C’è un silenzio profondo che circonda il Salone del Mobile e che lascia sospeso e indeterminato l’appuntamento più atteso dal design nazionale. Ad oggi, l’organizzatore è stato silente, salvo che per la comunicazione delle date, a settembre.
L’ultimo anno di pandemia ha profondamente cambiato il mondo dell’arredamento italiano e il settore non è più quello che era prima del Covid. Di conseguenza, è comprensibile che sul tavolo degli organizzatori ci sia più di un interrogativo in merito a ciò che potrà essere mantenuto del Salone del mobile ante Covid, e in merito a ciò che invece dovrà essere cambiato.
Già sul finire dello scorso anno, con le prime stime sui bilanci 2020 delle aziende, abbiamo scritto che il design italiano è stato capace di ‘sopravvivere’ alla temporanea assenza del suo principale alfiere di business, il Salone, grazie al fatto che la casa è diventata molto più centrale nella vita di ognuno, ma anche, e soprattutto, per effetto del cambiamento culturale delle imprese che in pochi mesi hanno percorso un’evoluzione digitale, sia interna sia esterna, che non avevano compiuto in un decennio.
Quindi, negli uffici di Foro Buonaparte sono diversi i punti da risolvere, a cominciare da quelli più generali. Questo settore rinnovato, oggi, ha davvero bisogno di un mega Salone improntato sulle logiche pre-Covid? E, visto che le aziende hanno scoperto nuovi modi per connettersi ai propri clienti e interlocutori, il costo della presenza a Rho potrà essere lo stesso o dovrà essere rimodulato? Entrando più nello specifico, sarà inoltre utile chiedersi se l’offerta del “Sistema Salone” possa ancora fare a meno di quella dimensione digitale che ha oramai ridisegnato il Dna delle imprese del settore. E, ancora, se il Salone debba essere un evento che dura una settimana o una piattaforma che supporta le imprese tutto l’anno.

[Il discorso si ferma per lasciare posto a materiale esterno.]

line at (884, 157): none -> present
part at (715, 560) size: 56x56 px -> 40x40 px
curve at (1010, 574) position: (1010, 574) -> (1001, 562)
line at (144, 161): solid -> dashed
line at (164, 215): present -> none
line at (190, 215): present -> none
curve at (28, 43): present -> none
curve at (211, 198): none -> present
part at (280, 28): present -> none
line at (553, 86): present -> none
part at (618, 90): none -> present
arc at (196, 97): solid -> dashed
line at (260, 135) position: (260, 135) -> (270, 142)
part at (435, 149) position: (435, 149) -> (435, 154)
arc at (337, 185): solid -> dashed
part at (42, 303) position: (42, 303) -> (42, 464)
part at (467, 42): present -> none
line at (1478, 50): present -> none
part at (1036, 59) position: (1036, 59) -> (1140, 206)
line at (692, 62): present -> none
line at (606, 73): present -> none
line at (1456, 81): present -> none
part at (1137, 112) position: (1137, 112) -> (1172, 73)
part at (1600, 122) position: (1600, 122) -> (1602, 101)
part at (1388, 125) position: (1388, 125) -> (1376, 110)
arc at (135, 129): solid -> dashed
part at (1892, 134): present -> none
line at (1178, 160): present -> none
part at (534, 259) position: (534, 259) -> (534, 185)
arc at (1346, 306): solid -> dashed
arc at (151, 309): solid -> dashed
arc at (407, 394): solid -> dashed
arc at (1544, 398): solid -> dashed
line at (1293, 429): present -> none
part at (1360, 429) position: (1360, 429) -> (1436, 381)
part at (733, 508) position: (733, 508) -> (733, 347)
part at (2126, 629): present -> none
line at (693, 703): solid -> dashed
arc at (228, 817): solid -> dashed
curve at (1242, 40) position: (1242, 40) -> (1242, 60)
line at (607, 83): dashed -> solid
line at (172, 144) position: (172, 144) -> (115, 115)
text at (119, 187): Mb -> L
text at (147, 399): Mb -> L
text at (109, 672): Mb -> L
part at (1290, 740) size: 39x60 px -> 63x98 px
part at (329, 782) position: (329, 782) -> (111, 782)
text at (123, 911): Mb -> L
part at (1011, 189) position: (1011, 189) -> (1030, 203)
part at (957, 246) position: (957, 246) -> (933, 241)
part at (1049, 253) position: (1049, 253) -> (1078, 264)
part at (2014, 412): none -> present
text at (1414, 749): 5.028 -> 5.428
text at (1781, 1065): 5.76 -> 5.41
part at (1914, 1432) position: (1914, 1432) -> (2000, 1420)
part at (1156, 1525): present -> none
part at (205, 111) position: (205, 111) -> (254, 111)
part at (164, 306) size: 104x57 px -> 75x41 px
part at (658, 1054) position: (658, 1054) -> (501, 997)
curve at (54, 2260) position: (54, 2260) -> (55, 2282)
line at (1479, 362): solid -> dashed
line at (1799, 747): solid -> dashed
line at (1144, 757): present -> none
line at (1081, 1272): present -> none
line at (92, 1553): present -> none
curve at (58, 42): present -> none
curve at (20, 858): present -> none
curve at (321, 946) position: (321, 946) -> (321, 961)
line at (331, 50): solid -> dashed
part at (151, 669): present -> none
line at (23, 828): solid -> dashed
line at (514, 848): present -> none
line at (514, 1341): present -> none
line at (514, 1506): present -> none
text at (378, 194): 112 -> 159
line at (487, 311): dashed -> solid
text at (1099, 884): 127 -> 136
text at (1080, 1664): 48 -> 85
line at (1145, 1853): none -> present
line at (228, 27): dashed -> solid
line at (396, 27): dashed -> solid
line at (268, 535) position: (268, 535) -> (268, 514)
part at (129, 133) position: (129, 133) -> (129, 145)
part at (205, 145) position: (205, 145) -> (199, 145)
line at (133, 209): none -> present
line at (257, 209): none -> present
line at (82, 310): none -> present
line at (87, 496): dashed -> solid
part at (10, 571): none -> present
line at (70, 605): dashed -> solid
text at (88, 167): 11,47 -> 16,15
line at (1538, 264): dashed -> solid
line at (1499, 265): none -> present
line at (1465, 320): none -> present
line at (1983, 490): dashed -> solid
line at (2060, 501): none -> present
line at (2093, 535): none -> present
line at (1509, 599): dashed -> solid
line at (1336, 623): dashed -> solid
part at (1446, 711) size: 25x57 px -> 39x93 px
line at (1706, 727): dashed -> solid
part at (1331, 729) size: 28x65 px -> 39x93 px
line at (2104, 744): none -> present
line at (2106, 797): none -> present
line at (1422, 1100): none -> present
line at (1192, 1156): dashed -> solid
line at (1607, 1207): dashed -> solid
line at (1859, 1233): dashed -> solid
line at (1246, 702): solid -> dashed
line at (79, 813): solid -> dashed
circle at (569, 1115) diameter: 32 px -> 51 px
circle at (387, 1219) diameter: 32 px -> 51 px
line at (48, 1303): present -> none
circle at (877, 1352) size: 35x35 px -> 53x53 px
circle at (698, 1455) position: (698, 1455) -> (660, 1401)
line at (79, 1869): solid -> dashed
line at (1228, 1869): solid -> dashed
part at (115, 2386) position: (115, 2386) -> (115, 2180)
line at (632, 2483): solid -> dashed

Tutti questi ragionamenti poggiano sul presupposto, finora incontestabile, che il Salone sia un brand con grande forza a livello mondiale e che le cosiddette “estensioni di servizio”, siano pressoché illimitate. Facendo leva su questo patrimonio, il Salone dovrà attivare le proprie competenze per reinventarsi e tradurre gli interrogativi in nuove opportunità. In tal modo, quel Salone che per anni è stato un elemento non sostituibile e come tale dotato di una forza negoziale senza limiti, potrà affrontare il mondo del design post-Covid con un’identità meno inaccessibile e più inclusiva, confermandosi l’alfiere del made in Italy anche per gli anni a venire.